As a final note, she has a reputation as a good teacher. And my son’s 3rd grade teacher, who I had great respect for, recommended that my son be placed with her. (She can’t spell or punctuate, though. Her form, which asked how many “brother’s and sister’s” each student had, said she felt “priviledged” to teach the class. Yikes. That’s a whole separate issue.)
I think the toothpaste sounds like a fun activity – it’s messy and unusual in the sense that they use toothpaste every day with the understanding that you never squeeze it all out of the tube at once. It reminds me of that chapter in the Ramona books where Ramona gives a little girl a box of Kleenex as a gift, because she thinks it will be a thrill to pull them all out in one sitting.
It would be alarming if the lesson were “once the stain of original sin is removed, you can’t put it back” but “thinking before you speak” is generally regarded as a good thing for children (or anyone) to ponder.
In terms of presentation, it’s hard to judge without having been in the classroom, I can honestly imagine different scenarios that I would react differently to.

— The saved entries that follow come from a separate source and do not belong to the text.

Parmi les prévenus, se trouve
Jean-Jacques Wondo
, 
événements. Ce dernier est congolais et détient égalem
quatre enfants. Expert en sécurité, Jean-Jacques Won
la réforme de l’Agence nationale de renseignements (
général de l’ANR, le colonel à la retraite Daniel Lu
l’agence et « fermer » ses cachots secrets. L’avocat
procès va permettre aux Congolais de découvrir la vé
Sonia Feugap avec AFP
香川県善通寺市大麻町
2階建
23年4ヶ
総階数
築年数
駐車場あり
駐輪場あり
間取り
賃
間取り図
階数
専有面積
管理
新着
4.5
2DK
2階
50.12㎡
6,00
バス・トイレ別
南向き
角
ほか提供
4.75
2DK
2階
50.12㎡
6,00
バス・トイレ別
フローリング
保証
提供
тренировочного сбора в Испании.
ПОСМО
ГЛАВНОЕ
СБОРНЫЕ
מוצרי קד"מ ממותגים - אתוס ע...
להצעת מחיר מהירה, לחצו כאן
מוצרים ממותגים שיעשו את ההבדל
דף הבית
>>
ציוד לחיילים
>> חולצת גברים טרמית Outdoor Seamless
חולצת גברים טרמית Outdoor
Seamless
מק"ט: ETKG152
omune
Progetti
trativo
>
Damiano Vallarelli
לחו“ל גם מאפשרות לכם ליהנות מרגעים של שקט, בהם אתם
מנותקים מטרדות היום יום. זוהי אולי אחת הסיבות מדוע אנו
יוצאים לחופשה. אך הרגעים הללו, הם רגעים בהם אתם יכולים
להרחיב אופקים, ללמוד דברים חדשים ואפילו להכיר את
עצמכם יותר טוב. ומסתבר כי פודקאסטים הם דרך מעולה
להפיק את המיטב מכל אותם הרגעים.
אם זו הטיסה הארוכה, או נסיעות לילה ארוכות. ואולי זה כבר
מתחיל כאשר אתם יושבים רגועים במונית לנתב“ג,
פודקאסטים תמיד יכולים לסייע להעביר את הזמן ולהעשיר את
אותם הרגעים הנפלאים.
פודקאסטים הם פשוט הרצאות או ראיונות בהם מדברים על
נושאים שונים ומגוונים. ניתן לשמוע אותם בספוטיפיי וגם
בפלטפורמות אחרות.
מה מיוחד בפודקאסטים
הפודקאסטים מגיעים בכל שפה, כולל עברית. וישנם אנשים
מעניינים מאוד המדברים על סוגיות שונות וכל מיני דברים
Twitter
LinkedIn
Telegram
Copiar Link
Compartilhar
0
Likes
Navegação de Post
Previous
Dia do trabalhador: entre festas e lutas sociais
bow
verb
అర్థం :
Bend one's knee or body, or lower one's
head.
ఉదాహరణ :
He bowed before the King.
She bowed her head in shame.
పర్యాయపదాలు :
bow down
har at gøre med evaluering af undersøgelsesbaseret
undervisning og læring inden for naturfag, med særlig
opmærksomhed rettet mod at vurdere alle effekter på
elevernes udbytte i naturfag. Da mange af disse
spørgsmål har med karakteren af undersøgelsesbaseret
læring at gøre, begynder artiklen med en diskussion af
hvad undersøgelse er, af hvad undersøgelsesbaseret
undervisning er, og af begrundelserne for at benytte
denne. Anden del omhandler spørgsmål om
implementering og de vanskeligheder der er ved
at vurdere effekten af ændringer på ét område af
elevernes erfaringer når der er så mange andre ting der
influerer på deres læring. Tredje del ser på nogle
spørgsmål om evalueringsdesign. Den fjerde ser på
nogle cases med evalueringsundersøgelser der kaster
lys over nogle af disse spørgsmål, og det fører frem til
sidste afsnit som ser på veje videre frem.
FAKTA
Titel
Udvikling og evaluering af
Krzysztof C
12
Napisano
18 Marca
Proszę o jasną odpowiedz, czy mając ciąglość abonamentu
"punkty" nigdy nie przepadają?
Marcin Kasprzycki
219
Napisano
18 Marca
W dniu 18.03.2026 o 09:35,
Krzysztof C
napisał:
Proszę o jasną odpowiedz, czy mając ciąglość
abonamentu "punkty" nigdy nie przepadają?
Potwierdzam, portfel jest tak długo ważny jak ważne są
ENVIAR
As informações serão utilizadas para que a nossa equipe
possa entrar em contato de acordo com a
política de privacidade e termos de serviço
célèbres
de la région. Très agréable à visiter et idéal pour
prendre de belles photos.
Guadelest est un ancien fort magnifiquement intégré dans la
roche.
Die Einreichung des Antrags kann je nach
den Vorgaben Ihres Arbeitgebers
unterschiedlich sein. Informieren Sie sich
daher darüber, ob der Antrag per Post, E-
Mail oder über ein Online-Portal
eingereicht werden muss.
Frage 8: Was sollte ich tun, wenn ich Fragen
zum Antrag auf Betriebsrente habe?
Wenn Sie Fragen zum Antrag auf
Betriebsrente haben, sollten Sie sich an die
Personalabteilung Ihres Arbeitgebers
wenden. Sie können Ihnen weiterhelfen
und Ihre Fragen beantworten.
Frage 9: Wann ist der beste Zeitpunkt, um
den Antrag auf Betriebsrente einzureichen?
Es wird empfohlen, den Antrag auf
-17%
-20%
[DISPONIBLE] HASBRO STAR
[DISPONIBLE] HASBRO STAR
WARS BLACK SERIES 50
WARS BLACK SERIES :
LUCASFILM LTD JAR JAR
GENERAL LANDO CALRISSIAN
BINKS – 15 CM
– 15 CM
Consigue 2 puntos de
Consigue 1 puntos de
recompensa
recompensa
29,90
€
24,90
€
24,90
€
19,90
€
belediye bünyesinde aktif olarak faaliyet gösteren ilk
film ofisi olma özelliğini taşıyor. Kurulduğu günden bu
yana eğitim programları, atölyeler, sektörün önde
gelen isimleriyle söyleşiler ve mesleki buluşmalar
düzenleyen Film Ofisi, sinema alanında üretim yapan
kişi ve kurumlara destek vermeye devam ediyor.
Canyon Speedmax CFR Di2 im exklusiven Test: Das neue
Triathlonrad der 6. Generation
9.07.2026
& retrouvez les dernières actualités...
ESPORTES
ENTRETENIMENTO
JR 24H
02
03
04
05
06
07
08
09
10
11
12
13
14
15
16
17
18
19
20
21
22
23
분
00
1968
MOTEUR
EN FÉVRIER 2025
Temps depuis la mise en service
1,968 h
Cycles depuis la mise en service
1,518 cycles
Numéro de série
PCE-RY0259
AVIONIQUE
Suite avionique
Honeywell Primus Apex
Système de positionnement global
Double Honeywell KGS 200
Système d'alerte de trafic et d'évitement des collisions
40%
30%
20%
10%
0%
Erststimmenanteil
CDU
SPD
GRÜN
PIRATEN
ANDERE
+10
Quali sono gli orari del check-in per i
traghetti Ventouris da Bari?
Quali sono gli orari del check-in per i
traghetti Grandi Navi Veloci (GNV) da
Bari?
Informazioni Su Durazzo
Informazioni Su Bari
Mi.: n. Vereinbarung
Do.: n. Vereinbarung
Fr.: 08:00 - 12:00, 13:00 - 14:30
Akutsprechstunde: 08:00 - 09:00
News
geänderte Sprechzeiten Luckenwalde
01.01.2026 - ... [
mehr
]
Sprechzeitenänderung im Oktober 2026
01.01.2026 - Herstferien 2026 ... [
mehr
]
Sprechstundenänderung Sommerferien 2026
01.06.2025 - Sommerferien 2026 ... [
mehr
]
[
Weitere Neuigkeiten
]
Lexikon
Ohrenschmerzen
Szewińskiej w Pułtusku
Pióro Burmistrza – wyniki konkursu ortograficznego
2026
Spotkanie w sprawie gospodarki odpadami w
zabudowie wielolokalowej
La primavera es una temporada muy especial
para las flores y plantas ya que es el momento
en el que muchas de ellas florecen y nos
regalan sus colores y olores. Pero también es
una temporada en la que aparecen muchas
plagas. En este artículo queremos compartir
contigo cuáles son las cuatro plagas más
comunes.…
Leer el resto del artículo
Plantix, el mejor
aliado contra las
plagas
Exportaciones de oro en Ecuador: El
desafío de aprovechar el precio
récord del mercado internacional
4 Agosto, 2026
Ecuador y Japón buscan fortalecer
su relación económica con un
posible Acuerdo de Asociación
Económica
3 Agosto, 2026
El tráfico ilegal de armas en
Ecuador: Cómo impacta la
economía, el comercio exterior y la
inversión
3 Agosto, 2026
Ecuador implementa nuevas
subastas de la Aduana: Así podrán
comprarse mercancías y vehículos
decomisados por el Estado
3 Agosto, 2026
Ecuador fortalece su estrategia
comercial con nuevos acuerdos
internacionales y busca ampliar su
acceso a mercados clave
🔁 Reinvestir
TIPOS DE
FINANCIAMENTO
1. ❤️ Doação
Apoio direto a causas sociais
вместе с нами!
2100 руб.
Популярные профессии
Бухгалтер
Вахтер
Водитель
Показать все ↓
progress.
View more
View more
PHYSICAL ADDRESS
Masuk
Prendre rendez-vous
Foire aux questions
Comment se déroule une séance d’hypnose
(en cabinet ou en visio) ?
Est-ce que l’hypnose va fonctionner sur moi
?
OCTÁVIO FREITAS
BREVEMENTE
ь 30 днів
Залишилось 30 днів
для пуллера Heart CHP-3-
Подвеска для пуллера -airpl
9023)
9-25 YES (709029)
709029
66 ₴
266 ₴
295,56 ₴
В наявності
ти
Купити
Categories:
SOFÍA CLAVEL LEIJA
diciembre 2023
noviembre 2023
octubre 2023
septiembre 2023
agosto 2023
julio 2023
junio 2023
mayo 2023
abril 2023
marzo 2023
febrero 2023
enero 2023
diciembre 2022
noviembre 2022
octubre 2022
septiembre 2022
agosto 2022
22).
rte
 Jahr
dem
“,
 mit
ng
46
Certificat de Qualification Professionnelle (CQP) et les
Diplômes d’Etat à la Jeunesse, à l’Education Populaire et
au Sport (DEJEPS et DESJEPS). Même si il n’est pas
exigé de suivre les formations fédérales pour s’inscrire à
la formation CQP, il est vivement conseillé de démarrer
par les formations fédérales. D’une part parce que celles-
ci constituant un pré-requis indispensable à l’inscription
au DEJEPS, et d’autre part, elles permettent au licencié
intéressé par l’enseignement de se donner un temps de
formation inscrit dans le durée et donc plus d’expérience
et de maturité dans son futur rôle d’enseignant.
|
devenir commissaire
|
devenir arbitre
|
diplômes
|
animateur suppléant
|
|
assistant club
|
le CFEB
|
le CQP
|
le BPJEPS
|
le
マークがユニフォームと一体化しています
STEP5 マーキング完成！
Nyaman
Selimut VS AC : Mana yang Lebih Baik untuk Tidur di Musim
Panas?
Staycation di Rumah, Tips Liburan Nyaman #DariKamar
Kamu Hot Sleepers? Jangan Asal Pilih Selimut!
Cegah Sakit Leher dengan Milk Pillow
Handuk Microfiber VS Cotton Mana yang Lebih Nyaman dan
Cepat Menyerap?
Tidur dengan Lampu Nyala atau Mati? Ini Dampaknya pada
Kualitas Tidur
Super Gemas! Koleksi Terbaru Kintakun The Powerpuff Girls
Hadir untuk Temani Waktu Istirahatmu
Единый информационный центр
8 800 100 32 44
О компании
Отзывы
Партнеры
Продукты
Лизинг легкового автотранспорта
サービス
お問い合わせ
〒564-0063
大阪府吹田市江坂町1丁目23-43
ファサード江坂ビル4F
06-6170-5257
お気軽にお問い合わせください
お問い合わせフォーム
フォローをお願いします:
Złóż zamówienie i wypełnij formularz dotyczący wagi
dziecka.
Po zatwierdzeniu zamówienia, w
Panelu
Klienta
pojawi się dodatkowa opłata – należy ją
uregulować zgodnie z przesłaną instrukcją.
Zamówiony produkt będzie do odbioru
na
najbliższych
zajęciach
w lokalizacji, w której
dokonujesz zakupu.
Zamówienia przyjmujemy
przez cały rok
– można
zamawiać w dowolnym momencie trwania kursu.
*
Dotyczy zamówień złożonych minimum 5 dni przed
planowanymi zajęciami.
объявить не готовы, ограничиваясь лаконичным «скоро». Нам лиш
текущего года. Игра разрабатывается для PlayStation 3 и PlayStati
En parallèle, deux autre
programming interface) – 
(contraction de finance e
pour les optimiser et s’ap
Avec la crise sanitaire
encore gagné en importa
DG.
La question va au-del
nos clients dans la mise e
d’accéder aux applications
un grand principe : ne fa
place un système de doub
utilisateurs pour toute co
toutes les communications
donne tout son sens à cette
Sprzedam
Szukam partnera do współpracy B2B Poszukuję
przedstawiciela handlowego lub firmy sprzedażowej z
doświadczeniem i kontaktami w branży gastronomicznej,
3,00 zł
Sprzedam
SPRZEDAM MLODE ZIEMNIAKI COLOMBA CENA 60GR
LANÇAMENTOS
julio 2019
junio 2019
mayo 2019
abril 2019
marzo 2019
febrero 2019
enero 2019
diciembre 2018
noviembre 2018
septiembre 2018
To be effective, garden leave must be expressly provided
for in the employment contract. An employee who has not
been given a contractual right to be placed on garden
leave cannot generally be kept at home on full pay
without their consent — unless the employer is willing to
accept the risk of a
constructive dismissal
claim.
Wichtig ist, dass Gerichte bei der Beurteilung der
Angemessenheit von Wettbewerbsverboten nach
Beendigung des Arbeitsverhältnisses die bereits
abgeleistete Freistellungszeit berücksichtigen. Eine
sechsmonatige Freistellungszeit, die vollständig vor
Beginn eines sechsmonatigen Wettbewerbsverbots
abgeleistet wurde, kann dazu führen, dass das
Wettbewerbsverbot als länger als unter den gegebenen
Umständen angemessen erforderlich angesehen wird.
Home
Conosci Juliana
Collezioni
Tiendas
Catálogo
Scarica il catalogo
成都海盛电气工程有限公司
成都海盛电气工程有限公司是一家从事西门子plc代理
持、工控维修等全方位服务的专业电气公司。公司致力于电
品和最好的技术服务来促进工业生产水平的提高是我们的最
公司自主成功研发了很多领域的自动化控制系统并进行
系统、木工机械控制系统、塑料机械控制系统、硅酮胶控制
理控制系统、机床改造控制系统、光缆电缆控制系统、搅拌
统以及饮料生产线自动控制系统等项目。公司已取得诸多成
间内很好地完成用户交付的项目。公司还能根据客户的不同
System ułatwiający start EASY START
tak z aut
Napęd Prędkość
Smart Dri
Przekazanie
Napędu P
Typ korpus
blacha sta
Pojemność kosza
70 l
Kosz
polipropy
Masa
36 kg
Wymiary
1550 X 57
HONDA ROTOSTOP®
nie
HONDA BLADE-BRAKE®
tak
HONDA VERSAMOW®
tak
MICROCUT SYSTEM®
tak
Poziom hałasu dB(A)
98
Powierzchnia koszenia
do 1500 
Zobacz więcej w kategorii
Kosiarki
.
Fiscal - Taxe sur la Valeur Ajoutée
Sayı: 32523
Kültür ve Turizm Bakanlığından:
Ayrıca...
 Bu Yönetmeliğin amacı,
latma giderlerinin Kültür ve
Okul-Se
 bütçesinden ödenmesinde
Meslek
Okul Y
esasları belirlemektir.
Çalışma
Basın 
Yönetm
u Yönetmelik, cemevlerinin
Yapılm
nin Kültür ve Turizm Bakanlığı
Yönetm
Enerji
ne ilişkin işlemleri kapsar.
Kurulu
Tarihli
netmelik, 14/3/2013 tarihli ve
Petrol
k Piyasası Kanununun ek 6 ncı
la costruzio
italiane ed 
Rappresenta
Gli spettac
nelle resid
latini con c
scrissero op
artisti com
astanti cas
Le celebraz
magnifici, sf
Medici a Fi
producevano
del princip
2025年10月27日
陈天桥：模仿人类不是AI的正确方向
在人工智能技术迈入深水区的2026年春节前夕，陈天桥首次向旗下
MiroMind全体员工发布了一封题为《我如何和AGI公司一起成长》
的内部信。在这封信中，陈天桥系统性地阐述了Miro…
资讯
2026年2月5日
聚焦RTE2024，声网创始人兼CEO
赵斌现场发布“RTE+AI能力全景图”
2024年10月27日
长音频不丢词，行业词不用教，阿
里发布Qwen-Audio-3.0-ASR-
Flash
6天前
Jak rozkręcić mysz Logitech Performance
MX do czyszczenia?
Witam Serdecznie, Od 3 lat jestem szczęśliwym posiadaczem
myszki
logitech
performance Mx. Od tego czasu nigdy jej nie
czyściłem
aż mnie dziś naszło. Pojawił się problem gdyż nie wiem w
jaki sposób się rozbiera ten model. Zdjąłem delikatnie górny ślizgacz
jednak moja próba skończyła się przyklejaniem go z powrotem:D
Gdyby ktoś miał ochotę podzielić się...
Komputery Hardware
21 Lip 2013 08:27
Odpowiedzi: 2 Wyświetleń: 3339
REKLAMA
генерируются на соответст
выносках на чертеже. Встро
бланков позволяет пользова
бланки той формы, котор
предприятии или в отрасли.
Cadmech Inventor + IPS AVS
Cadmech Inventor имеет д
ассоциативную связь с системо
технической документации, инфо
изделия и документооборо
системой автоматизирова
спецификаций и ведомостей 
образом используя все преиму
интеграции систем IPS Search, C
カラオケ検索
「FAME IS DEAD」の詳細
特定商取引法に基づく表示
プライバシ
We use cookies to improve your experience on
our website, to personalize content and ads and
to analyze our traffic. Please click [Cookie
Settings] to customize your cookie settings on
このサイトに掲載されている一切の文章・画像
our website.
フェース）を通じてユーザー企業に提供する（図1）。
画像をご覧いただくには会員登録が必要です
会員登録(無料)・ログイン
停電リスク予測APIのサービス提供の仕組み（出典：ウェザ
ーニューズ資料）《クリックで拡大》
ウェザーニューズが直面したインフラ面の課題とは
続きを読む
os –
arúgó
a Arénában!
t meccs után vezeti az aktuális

The King of Soup has a lot of good points about the Bible comment, it’s so tied up in context.
Just wanted to add that it sounds as tho you already have a really good and open relationship with your kid. By 4th grade, you should be able to communicate intelligently on just about any conceivable issue that interests him or that you consider important. So this could be an opportunity to talk/work with him about the need to work with/for people who may have different beliefs/cultures than him, how and when to express his beliefs and when to keep silence, how to deal with authority figures he disagrees with, etc. Have a fun year!
On the one hand, I can see where you’re coming from. On the other hand, teachers instill values all of the time. “Share,” “don’t hit,” “don’t call names,” “respect others”—these are all simple examples of important values that teachers impart to their students. It’s hard to imagine teaching children without consciously or unconsciously giving at least some attention to values.
Fourth grade is when jockeying for social position gets intense. Saying nasty things about other students is often unfortunately part of this. Dealing with crap like this takes time away from a teacher being able to focus on academics. Doing a memorable lesson at the beginning of the year about choosing your words carefully could help nip that in the bud.
Personally, I kind of like what she did. It’s an interesting experiment that ties a concrete, everyday activity to an abstract, new concept. It takes them from something they understand (toothpaste) to something they’re just learning (can’t un-ring a bell). Like it or love it, a teacher’s job isn’t all teaching – sometimes it’s social control, or just plain babysitting. Instilling these kinds of values, or at least exposing the kids to them, can help them to understand how a mature world operates and how they can operate within it. That makes them better adjusted little hellions, and makes the job of the teacher a bit easier.
Now of course, that all applies only to the incident described in the OP. If she starts giving science lessons on the Crucifixion, then there’s something to worry about. Instilling secular values is one thing – instilling the Commandments, word for word, is another altogether.
I don’t blame you for being leery - we live in the Bible belt here, and it does put one on guard.
But I wonder if that specific exercise didn’t have something to do with kids’ social skills at that age. A lot of books have been published in the last few years regarding girls’ socialization, the cliques and cruelty that transpire. Maybe she’s trying to create an atmosphere of kindness by teaching children to practice some self-control.
Sharing her favorite book in the same way they shared theirs seems like a nice gesture. People are always asking kids nosy questions without offering their own answers.